SoaF call 2015-11-02

Samvera Community Wiki


SoaF call 2015-11-02

Connection Info:
4pm Eastern
Google Hangout: https://hangouts.google.com/call/nkb5sb5bu5hamuzubmvqmrvnjea 

Attendees: 
@Juliet Hardesty
@wgcowan
@Jeremy Morse
@Esmé Cowles 

Agenda

OA Fragment Selector by format

XHTML - http://tools.ietf.org/rfc/rfc3236 - namedSection
PDF - http://tools.ietf.org/rfc/rfc3778 - page=10&viewrect=50,50,640,480
Plain text - http://tools.ietf.org/rfc/rfc5147 - char=0,10
XML - http://tools.ietf.org/rfc/rfc3023 - xpointer(/a/b/c)
RDF/XML - http://tools.ietf.org/rfc/rfc3870 - namedResource
CSV - http://tools.ietf.org/rfc/rfc7111 - row=5-7
Time-based media [spatial or temporal] - http://www.w3.org/TR/media-frags/ - xywh=50,50,640,480 or t=30,60
SVG - http://www.w3.org/TR/SVG/ - svgView(viewBox(50,50,640,480))
EPUB - http://www.idpf.org/epub/linking/cfi/epub-cfi.html - epubcfi(/6/4[chap01ref]!/4[body01]/10[para05]/3:10)
IIIF - http://iiif.io/api/annex/openannotation/index.html - xywh=100,150,500,30 or pct:0,0,10,10

No specifications for the following selectors, but they are also included in OA and offer a way to refer to segments of a disk image by byte range:

Text quote selector - annotation is the body and the target is fragment where the annotation goes

{
"@id": "http://example.org/anno16",
"@type": "Annotation",
"body": {"@id": "http://example.org/comment1"},
"target": {
"source": "http://example.org/page1",
"selector": {
"@type": "TextQuoteSelector",
"exact": "anotation",
"prefix": "this is an ",
"suffix": " that has some"
}
}
}

Text position selector

{
"@id": "http://example.org/anno17",
"@type": "Annotation",
"body": {"@id": "http://example.org/review1"},
"target": {
"source": "http://example.org/ebook1",
"selector": {
"@type": "TextPositionSelector",
"start": 412,
"end": 795
}
}
}

Data position selector

{
"@id": "http://example.org/anno18",
"@type": "Annotation",
"body": {"@id": "http://example.org/note1"},
"target": {
"source": "http://example.org/diskimg1",
"selector": {
"@type": "oa:DataPositionSelector",
"start": 4096,
"end": 4104
}
}
}

Notes

  • Discussion of Use Cases:

    • Different file formats

    • Time-based media - segment of a video file W3C media specification

      • Segments created that way

      • User annotations - managed differently

    • XML encoded text example

      • general case - being able to select a region of a text for search and display

      • retrieve a chapter for example

      • restricting search

      • Specific case - XML describes something represented elsewhere in the repository

        • a reference to a digital page in the xml document

        • would work with both OCR file and the tiffs that make it up

        • how to represent in PCDM? how to relate the two schemes XML and PCDM?

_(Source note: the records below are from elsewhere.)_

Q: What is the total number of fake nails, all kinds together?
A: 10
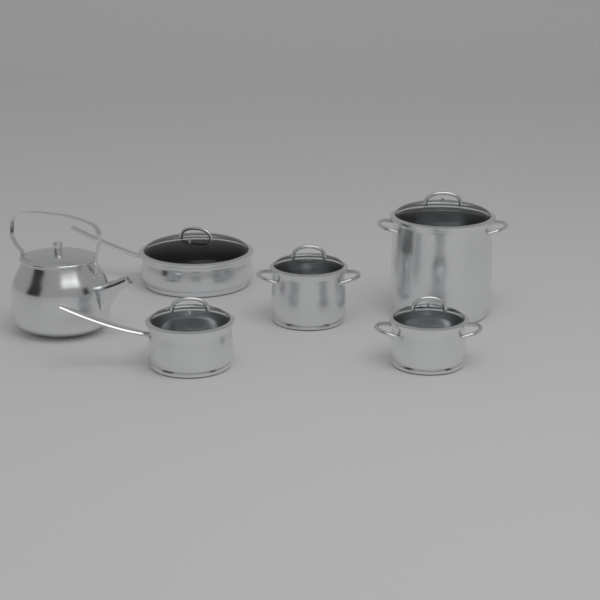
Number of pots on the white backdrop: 5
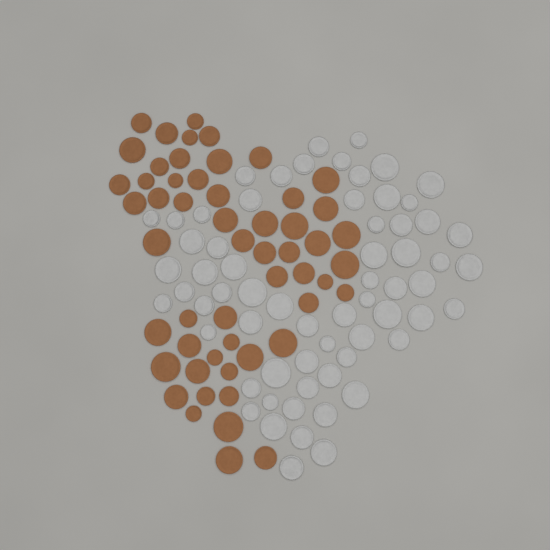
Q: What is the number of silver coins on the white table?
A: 64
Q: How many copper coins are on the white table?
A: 54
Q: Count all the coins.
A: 118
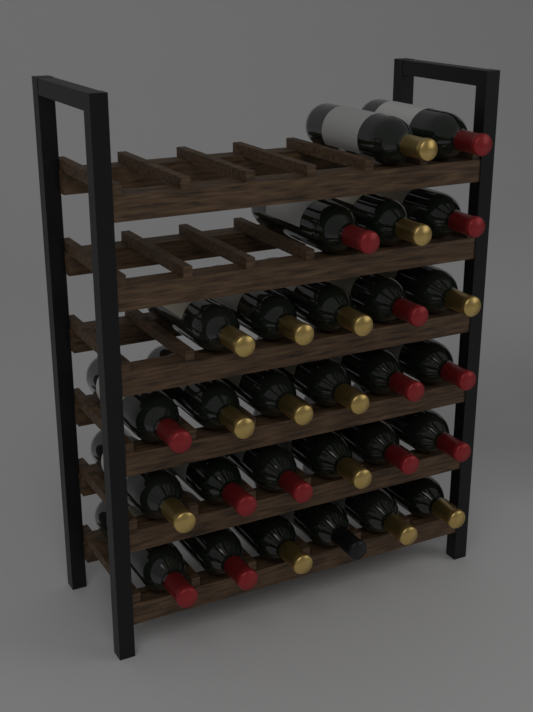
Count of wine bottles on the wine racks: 28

      • how to link between all representations - indexed OCR, page TIFFS, and XML

    • Will attended OA conferences 4-5 years ago

      • how can you identify and annotate not just an entire image but a segment within an image

      • extended that to talk about being able to do that in a video as well, spatial and temporal

    • Similar to XML encoding linked up to image is the case of a page with image on it and image is what needs to be referenced

      • important for newspapers, can have 3-4 articles, multiple images that are connected to some articles and not others

    • Irregular shapes when you get into maps, manuscripts that are fragmented

  • OA Selector

    • Three pieces 

    • Byte range for disc image

    • Fragment selector by format

    • File types by fragments (see IIIF)

    • Calling up a fragment by extending the url

    • Line up an XML document as a transcript for a page image.

  • How are the text selector, text position selector, text quote selector, data position selector relate to the fragment selector.

  • Are these other things considered but not adopted? There seems to be an overlap between capabilities? Why a text position selector when you have a text fragment selector?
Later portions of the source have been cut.